My psychological trauma lasted for a few weeks or months. I had a few bad dreams...then I got over it. Now it is just an old memory, something that happened when I was young. I never think about it. Images from it never enter my mind uninvited.
Of course, if he HAD overpowered me and had had his way with me, then things would, I’m sure, have been very different for me; or, if he had REALLY wielded a knife, instead of an ink pen. I have no good idea anymore just how long the struggle lasted: maybe it was 30 seconds, or a minute; maybe it was only 15 seconds.
At any rate, the pain from my wounds was absolutely unremarkable; the pain to my soul more substantial, but not eternal...
...many years later, I was in a bad relationship with a woman. She tried to shut the door on me and lock me out of the apartment. In a fit of rage I struck at the door with my left hand to try to keep the door from closing, and, because I was enraged, mistakenly struck the glass instead of the wood...

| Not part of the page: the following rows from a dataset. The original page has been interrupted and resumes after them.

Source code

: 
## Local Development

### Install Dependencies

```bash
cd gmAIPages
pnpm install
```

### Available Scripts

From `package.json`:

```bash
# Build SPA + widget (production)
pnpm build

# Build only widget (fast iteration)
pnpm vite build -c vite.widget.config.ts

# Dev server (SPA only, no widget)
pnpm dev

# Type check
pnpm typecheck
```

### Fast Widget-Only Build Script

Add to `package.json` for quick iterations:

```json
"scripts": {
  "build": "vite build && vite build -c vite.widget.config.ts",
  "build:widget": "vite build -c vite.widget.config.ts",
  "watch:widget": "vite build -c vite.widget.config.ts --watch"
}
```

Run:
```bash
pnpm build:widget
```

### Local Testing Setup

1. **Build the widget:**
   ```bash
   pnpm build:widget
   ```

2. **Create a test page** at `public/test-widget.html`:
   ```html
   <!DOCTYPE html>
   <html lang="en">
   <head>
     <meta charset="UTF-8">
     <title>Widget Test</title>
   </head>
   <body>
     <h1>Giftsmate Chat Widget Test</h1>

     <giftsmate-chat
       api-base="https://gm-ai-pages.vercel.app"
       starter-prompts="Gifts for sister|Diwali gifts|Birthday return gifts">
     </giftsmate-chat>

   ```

...blood was everywhere. When I extracted my hand and saw the two bloody chasms the jagged edges of the broken pane had carved into my wrist, I glanced up at my girlfriend: her face was frozen in horror. My first thought was, “FINALLY! This is over (meaning our relationship: it had taken such a catastrophe to end it for good)”...
...but then, immediately afterwards, all that concerned me was the preservation of my life, for I thought I was bleeding to death (though no blood was spurting out like a geyser, the tale tale sign of a ruptured artery). I cried for her to call 911, which she did, and then cried for her to find a rope or belt to tourniquet my arm, which she did...

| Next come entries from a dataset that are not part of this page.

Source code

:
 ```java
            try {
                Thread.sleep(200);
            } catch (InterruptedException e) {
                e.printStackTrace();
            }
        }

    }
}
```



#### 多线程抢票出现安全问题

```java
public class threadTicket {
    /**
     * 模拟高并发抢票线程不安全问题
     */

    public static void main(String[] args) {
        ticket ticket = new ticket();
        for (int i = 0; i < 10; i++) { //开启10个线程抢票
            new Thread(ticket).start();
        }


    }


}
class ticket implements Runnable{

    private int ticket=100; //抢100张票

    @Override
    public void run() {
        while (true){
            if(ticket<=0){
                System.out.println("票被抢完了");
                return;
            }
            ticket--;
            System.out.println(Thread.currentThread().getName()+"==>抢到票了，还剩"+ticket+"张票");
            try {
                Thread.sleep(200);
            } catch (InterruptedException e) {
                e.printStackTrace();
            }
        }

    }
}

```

I passed out from fear before the ambulance ever got there; I passed out from pain later on lying on the ER bed when a couple of doctors-in-training started messing in (examining) the wounds. But before I lost consciousness I remember crying out, “I don’t want to die!”...when I awoke, I saw the faces of two or three nurses smiling at me, the ones who had rushed in to elevate me and raise my blood-pressure, and I felt silly and ashamed that I thought I was going to die!
One tendon was severed, and stitched back together, and though I have occasionally felt unusual pain and weakness in my left hand, nevertheless I can say that it has not prevented me from performing any of the tasks of daily life that I need it for; especially piano and guitar. And two tattoos, the natural kind as opposed to the unnatural, the sort added for some sort of ostentation or self-advertisement, streak down my left arm to remind me of the heedlessness of anger.

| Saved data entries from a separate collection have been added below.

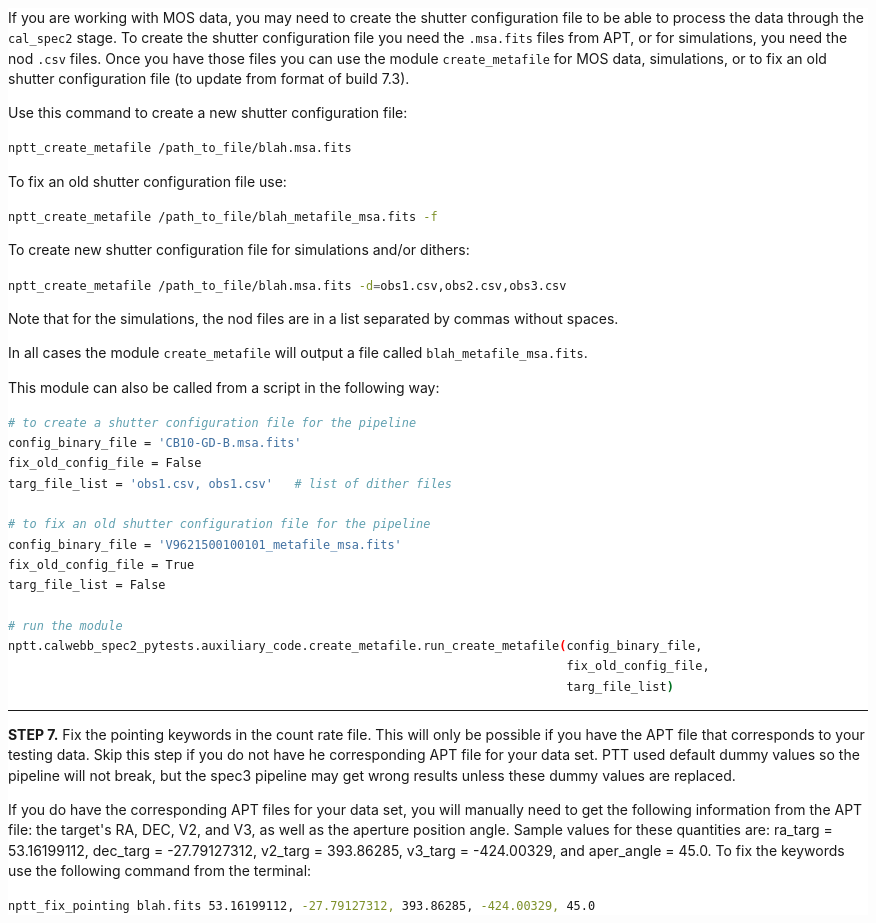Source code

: If you are working with MOS data, you may need to create the shutter configuration file to be able
to process the data through  the ```cal_spec2``` stage. To create the shutter configuration file
you need the ```.msa.fits``` files from APT, or for simulations, you need the nod ```.csv```
files. Once you have those files you can use the module ```create_metafile``` for MOS data,
simulations, or to fix an old shutter configuration file (to update from format of build 7.3).

Use this command to create a new shutter configuration file:
```bash
nptt_create_metafile /path_to_file/blah.msa.fits
```

To fix an old shutter configuration file use:
```bash
nptt_create_metafile /path_to_file/blah_metafile_msa.fits -f
```

To create new shutter configuration file for simulations and/or dithers:
```bash
nptt_create_metafile /path_to_file/blah.msa.fits -d=obs1.csv,obs2.csv,obs3.csv
```
Note that for the simulations, the nod files are in a list separated by commas without spaces.

In all cases the module ```create_metafile``` will output a file called
```blah_metafile_msa.fits```.

This module can also be called from a script in the following way:
```bash
# to create a shutter configuration file for the pipeline
config_binary_file = 'CB10-GD-B.msa.fits'
fix_old_config_file = False
targ_file_list = 'obs1.csv, obs1.csv'   # list of dither files

# to fix an old shutter configuration file for the pipeline
config_binary_file = 'V9621500100101_metafile_msa.fits'
fix_old_config_file = True
targ_file_list = False

# run the module
nptt.calwebb_spec2_pytests.auxiliary_code.create_metafile.run_create_metafile(config_binary_file,
                                                                              fix_old_config_file,
                                                                              targ_file_list)
```


*****

**STEP 7.** Fix the pointing keywords in the count rate file. This will only be possible if
you have the APT file that corresponds to your testing data. Skip this step if you do not have
he corresponding APT file for your data set. PTT used default dummy values so the pipeline will
not break, but the spec3 pipeline may get wrong results unless these dummy values are replaced.

If you do have the corresponding APT files for your data set, you will manually need to get
the following information from the APT file: the target's RA, DEC, V2, and V3, as well as
the aperture position angle. Sample values for these quantities are: ra_targ = 53.16199112,
dec_targ = -27.79127312,  v2_targ = 393.86285, v3_targ = -424.00329, and aper_angle = 45.0.
To fix the keywords use the following command from the terminal:
```bash
nptt_fix_pointing blah.fits 53.16199112, -27.79127312, 393.86285, -424.00329, 45.0
```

Nor do I hold in my mind the trauma of that pain and relive it. I have experienced similar pain since then: a third scar was added a few years ago when, weed-eating a grassy embankment, I slipped and fell and empaled my left wrist on a sharp woody stalk. This time I was less fearful. All I could see was the butt end of the wood protruding from my wrist, so, thinking it a small thing, I took a pair of pliers and tried to extricate it myself...but it broke off, and I realized I must go to the ER...
...once there, I watched the doctor, after he stuck me with several anesthetizing needles, pull out tiny pieces of wood. He kept digging deeper. At one point he grabbed something that wouldn’t come out, and I , who was watching this the whole time, exclaimed, “Are you sure you have hold of a piece of wood?”...for I was afraid he was gonna yank a tendon or ligament outta me. At this point he removed the forceps and exclaimed, “I think I got it all”, stitched up my wound and sent me home...
...but he hadn’t got it all, for, within a couple days red streaks were running up my left arm and I had to go back to the ER. They saw something in the ultra-scan, scheduled a surgery, and this different doctor put me under and cut out a piece of woody stalk that was imbedded in my wrist that was more than an inch long!...
Now I have three tattoos running down my left wrist: two due to anger, one, to folly: for, had I worn proper shoes that day I weed-ate the bank, I never would have slipped and fell and impaled my wrist on a sharp woody stalk.
As for the moral to my stories, I haven’t the time now, at this late hour, to dwell therein. Read them and tell me your impression. One thing I’m sure of: the fear of pain and death is far greater than its actualization.